%%

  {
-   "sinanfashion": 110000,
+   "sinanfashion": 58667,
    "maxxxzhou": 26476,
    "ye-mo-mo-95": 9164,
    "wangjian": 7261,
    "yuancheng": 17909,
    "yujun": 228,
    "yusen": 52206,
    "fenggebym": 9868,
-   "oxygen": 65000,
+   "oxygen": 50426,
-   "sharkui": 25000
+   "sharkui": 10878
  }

%%
%%

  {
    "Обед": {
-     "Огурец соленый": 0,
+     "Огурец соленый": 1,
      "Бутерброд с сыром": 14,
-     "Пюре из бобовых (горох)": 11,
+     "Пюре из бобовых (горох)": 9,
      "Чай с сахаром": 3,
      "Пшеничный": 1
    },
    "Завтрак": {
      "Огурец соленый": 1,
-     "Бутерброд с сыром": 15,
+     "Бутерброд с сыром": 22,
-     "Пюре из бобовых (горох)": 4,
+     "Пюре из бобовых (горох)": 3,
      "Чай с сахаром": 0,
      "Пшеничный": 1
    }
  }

%%
%%

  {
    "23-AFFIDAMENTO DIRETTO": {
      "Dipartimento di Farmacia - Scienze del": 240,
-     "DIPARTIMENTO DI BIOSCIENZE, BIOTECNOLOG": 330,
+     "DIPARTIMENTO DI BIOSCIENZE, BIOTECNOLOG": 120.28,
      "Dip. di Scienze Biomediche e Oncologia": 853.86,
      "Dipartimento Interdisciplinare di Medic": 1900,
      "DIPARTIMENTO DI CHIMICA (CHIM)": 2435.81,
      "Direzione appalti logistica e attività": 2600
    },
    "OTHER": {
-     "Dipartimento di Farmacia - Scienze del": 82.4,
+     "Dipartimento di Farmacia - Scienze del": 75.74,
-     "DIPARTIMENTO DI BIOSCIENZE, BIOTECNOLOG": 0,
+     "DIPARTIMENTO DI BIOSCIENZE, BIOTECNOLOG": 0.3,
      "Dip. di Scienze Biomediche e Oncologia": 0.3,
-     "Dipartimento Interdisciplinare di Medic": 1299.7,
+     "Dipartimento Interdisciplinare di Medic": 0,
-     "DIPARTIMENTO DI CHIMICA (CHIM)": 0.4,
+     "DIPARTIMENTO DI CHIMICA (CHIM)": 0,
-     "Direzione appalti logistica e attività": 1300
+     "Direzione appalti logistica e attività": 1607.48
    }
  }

%%

● INSTRUCTIONS FOR THE TASK: All lines of the entries above where "BIOSCIENZE" turns up should be reported.

● RESULT BELOW:
-     "DIPARTIMENTO DI BIOSCIENZE, BIOTECNOLOG": 330,
+     "DIPARTIMENTO DI BIOSCIENZE, BIOTECNOLOG": 120.28,
-     "DIPARTIMENTO DI BIOSCIENZE, BIOTECNOLOG": 0,
+     "DIPARTIMENTO DI BIOSCIENZE, BIOTECNOLOG": 0.3,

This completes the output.